Pursuing the escape known as vacation, I am in parts East, learning to say "Schuylkill" (a river, pronounced SKOO-kl), and drinking Yuengling beer, sweaterless all the balmy night on sprawling roofs and porches of dilapidated punk-rock houses. My days are a pleasure-seeker's pilgrim's progress. I spent the morning of John Cage's birthday at an Ethiopian café called Kaffa Crossing, eating ful, a fava bean stew amid an honorific happening, and reading Cage's Silence, in particular an essay wherein he muses on parallels and intersections between music and mushrooms. Cage was an enthusiast for fungi. Perhaps a bit too bold in that direction, as he once had to have his stomach pumped after ingesting a specimen he'd mistaken for edible.

The other day I was bold at Manattan's Union Square Farmers' Market. At the Eckerton Hill Farm stand, I bought a little basket of hot peppers, assorti. I've always been a little scared of chili peppers, which, akin to rattlesnakes, are most potent at their smallest. Their shapely ember glow was a taunting tongue, wagging at me, "You want a piece of this?! You can't handle this!" The thing with peppers is, they come with consequences.

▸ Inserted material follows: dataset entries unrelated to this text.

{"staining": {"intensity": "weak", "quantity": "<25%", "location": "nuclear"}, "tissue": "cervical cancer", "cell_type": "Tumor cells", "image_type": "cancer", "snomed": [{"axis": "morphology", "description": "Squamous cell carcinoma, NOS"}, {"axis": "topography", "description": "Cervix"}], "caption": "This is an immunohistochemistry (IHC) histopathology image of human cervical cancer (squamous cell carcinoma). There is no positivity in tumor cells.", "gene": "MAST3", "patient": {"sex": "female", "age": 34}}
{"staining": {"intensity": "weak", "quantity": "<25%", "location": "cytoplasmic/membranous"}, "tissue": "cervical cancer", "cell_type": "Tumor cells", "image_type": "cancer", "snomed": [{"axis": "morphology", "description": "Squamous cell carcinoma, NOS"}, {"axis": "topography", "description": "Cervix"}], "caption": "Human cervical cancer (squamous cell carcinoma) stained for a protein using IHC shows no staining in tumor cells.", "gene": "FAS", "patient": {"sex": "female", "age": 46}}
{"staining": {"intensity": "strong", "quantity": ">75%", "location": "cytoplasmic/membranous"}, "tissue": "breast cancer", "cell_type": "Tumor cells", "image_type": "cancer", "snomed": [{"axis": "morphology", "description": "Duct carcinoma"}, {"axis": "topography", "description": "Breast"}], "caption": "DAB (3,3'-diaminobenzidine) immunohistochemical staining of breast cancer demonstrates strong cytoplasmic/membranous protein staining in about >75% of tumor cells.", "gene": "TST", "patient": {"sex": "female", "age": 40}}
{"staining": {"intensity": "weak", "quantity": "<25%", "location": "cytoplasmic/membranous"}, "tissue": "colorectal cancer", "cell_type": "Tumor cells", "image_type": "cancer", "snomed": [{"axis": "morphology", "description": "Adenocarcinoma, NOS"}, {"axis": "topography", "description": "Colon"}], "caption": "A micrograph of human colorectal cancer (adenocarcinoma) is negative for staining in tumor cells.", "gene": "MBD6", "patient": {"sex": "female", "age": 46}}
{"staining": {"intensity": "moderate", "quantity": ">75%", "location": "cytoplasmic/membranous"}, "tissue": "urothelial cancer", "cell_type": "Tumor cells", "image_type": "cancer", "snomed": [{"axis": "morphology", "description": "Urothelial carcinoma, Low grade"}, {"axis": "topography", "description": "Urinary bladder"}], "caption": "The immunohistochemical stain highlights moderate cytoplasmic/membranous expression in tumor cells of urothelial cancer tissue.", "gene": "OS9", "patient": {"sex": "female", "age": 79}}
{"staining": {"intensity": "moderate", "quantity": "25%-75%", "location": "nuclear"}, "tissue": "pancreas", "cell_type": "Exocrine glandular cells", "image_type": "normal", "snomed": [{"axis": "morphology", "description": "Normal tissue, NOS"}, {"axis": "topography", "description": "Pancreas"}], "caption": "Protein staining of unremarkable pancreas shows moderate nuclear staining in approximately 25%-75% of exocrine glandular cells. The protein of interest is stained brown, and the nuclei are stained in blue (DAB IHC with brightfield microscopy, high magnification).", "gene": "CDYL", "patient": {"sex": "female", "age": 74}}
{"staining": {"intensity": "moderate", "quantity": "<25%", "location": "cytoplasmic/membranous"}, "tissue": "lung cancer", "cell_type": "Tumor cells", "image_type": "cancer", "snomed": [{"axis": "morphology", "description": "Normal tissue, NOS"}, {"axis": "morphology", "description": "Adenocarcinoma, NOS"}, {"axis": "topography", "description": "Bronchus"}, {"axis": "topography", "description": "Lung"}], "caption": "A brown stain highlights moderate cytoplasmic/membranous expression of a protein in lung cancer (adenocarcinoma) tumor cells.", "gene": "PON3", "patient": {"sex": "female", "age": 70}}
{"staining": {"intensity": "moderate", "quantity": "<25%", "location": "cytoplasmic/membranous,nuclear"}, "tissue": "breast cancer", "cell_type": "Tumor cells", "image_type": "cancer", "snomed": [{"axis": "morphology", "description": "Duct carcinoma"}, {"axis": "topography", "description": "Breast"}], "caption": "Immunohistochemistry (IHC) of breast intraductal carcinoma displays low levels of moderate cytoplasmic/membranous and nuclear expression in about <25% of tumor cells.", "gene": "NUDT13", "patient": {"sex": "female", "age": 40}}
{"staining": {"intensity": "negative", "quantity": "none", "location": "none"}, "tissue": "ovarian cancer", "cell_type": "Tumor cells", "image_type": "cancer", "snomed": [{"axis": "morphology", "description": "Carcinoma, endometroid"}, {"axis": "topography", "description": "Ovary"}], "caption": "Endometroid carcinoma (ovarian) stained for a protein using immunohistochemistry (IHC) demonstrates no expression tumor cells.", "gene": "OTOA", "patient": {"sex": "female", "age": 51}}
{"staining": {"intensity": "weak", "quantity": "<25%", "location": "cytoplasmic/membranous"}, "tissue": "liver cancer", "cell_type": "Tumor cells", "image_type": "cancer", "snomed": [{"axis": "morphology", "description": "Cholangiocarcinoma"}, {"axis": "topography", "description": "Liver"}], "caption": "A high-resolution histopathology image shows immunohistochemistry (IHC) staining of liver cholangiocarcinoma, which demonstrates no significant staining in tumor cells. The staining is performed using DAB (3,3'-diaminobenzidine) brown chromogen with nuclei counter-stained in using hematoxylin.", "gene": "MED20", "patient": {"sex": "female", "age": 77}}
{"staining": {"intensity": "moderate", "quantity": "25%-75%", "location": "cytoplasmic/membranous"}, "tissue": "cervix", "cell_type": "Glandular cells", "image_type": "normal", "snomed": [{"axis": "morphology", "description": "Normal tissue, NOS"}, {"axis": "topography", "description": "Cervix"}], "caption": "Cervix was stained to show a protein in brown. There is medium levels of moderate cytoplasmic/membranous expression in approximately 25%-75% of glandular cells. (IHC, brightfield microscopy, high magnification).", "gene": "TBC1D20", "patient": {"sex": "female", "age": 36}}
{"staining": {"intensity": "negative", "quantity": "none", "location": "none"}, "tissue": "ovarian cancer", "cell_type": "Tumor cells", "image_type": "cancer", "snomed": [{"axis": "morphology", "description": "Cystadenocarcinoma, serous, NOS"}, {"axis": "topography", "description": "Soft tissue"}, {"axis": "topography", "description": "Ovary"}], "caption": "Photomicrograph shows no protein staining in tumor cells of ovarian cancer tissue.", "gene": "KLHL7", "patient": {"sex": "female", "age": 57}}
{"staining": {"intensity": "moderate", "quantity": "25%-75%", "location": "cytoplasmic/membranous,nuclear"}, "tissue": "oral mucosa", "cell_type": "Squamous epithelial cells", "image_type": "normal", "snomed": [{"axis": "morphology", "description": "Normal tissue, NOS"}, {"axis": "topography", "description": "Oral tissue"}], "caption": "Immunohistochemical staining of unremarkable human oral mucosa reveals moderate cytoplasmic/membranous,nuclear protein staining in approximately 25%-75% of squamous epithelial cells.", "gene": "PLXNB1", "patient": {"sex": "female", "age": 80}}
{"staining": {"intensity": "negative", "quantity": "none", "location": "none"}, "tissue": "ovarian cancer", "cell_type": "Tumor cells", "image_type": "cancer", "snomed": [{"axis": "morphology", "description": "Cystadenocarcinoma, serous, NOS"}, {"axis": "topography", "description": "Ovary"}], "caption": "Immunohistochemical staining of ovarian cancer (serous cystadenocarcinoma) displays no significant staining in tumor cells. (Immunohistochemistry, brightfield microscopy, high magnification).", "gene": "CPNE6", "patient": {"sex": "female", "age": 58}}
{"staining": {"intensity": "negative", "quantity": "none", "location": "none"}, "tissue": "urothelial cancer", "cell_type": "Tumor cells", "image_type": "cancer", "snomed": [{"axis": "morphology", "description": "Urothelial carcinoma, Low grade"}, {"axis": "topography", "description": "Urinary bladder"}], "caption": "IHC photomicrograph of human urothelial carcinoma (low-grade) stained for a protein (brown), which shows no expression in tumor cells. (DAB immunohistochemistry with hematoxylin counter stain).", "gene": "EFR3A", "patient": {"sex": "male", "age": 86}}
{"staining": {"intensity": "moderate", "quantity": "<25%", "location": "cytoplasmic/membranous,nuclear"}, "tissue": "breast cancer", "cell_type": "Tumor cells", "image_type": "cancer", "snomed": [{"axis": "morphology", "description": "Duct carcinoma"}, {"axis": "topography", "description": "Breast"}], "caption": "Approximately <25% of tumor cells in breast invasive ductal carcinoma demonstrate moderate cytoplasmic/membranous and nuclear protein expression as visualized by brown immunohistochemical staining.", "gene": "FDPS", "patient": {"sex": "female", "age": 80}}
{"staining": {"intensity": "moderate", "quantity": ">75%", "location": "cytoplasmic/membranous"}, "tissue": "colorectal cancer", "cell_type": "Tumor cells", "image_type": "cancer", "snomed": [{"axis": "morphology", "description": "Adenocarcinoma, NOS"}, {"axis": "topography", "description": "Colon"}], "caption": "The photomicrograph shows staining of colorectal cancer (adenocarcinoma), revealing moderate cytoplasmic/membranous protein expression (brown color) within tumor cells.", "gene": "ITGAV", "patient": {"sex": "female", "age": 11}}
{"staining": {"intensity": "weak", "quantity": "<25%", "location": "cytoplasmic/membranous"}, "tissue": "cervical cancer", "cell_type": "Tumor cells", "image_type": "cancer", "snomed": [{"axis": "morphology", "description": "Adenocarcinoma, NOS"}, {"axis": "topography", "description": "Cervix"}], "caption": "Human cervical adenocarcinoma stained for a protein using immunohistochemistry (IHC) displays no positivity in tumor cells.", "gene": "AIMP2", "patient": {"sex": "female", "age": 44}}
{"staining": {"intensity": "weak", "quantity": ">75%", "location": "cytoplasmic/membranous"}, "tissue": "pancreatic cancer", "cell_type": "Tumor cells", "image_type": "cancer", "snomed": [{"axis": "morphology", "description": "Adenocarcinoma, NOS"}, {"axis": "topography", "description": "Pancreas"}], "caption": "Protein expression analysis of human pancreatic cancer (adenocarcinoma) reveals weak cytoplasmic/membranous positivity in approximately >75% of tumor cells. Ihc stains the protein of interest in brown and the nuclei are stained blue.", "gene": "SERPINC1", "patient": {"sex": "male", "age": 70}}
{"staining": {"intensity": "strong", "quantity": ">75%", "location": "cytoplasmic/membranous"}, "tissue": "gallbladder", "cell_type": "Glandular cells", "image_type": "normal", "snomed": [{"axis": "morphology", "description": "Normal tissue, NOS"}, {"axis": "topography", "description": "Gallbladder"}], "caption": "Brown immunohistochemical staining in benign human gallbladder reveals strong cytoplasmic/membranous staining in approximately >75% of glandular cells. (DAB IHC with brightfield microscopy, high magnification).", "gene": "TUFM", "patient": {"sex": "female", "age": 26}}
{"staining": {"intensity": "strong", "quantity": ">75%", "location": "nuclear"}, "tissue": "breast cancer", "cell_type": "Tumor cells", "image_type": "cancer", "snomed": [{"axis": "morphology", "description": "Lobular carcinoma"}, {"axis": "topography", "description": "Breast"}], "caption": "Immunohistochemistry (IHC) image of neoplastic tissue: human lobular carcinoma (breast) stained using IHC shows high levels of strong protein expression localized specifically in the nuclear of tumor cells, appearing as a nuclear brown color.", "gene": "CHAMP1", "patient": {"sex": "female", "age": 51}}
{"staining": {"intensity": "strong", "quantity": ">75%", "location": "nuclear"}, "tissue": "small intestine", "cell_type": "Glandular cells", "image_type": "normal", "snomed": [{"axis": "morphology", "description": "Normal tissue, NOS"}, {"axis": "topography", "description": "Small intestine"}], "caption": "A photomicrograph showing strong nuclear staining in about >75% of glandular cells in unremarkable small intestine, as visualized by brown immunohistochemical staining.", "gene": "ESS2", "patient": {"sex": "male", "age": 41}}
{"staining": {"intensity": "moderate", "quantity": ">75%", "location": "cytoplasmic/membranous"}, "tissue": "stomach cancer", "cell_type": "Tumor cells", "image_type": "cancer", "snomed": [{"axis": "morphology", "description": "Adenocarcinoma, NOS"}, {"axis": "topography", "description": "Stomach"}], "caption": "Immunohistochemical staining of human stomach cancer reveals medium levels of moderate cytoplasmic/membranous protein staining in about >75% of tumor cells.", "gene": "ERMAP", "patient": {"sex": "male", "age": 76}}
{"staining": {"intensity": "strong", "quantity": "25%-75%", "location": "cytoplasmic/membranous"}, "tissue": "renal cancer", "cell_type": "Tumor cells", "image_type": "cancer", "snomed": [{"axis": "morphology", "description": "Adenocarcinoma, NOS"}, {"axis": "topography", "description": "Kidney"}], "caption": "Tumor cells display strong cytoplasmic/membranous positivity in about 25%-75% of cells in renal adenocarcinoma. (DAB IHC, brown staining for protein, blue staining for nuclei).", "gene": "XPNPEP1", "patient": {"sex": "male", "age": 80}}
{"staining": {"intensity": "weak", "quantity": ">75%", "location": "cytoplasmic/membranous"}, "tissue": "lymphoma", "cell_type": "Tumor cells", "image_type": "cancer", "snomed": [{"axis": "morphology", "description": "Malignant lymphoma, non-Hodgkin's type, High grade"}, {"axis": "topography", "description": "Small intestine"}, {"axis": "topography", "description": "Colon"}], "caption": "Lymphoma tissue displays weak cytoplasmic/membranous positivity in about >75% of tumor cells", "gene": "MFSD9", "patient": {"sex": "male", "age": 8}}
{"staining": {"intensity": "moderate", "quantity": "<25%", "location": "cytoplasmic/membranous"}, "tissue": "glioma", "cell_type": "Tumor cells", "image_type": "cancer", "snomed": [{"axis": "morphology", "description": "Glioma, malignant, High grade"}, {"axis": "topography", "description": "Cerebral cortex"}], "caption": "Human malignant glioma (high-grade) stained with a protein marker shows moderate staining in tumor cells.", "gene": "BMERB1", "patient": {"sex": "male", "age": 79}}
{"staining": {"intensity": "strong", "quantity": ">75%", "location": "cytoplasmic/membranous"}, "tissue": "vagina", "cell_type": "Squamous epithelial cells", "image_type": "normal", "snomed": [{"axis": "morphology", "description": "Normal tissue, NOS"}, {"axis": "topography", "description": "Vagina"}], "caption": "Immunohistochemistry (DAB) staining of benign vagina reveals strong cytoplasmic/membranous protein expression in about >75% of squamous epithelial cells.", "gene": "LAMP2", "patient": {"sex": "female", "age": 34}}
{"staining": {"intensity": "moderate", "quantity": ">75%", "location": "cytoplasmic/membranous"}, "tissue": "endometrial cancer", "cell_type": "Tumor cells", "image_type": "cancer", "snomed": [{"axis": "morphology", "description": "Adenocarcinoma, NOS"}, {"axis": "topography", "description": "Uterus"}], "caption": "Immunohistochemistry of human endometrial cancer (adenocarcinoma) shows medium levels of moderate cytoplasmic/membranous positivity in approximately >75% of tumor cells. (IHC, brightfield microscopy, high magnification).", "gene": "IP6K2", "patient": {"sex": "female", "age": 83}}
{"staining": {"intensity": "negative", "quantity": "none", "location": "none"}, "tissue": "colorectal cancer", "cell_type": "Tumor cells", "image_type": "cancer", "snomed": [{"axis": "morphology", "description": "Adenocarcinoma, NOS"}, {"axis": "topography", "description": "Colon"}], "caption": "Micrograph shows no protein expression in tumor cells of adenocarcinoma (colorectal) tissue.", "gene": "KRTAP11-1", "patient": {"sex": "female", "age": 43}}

Unlike, say, a slice of sea urchin, the unnerving texture of which, once swallowed, is no longer manifest, the pepper's just begun upon ingestion – firing up the tongue, setting lips to tingling, and triggering the tear ducts. Drinking water just makes the whole thing worse by opening the taste buds further for assault – as I discovered years ago at an Indonesian meal in Holland after gulping a canal's worth, pitcher by pitcher. Since then, my pepper fears persisted, prompted partly by a year of splitting bowls of pho with an Indian companion, who always dumped in all the chili slices from the garnish plate and chomped them down as though they were as sweet as strawberries. Meanwhile, my mouth was in an uproar. "Keep them on your side of the bowl!" I'd implore, batting the offenders away with a chopstick.

The farmers' goods at Union Square offered no shortage of engaging edibles, like Red Clepp pears the burgundy of royal velvet in a Rembrandt and fist-sized, pale-green melons called Sweetie Number Six. But the peppers stopped me in my tracks. There's nothing that cultivates fascination quite like fear, and also, they made a little pleasure riot for the eyes. Eckerton Hill Farm boasts a hundred varieties of chilis and tomatoes each. Their table was a pepper plethora, from the standard, mild Hungarian wax in signature red, to pale yellow ones the shape and size of teardrops, with delicate, jagged green caps and slender stems. Called Wild Brazil, they look like what I'd like a jewel to be.

Into my bag I tucked a three-by-three-inch carton of assorted fire: Wild Brazils, yellow-orange Scotch bonnets (also known as Fatali), Czech blacks (they are actually black), chocolate and red Cevino habañeros, and aji dulces, which resemble rumpled red tam o' shanters, on a two-inch scale. I never thought I'd eat them: pretty demons to admire and proffer to generous hosts.

But then in the evening, back at Union Square – transformed from daytime farmers' market to a spot for student lolling and unintelligible, fervent speeches by politicos with megaphones – I met a friend who offered me a pastry box. The box contained hot peppers of the long and slender sort, assorted red, green, yellow, chocolate-dipped. I bit the challenge in the tail (the end where one's less likely to encounter seeds, the strongest culprits of a chili's spice) and tasted why chili and chocolate are meant to be together. A thought I'd vaguely had before when eating ancho chili chocolate cake, just thinking that I liked the kick. But now my taste buds actually relayed a flavor through the heat. Aha.

That night I sliced up tiny tasting portions of a Wild Brazil. The little seedless bites were fresh, apple-y, and friendly. A little jolt, and then slow-spreading heat in mellow registers. This foray made me bolder, and a few nights later, baking a Philly farmers' market medley of beets and bell peppers, eggplant and delicata squash, I threw in an aji dulce trio, whole. At dinner I kept a wary eye out for them, masked among their cousins, the phlegmatic bell peppers. I set aside the aji for last, and ate one, seeds and all. Its flavor was sweet and deep and mildly surprising. I wanted more. It tasted like vacation.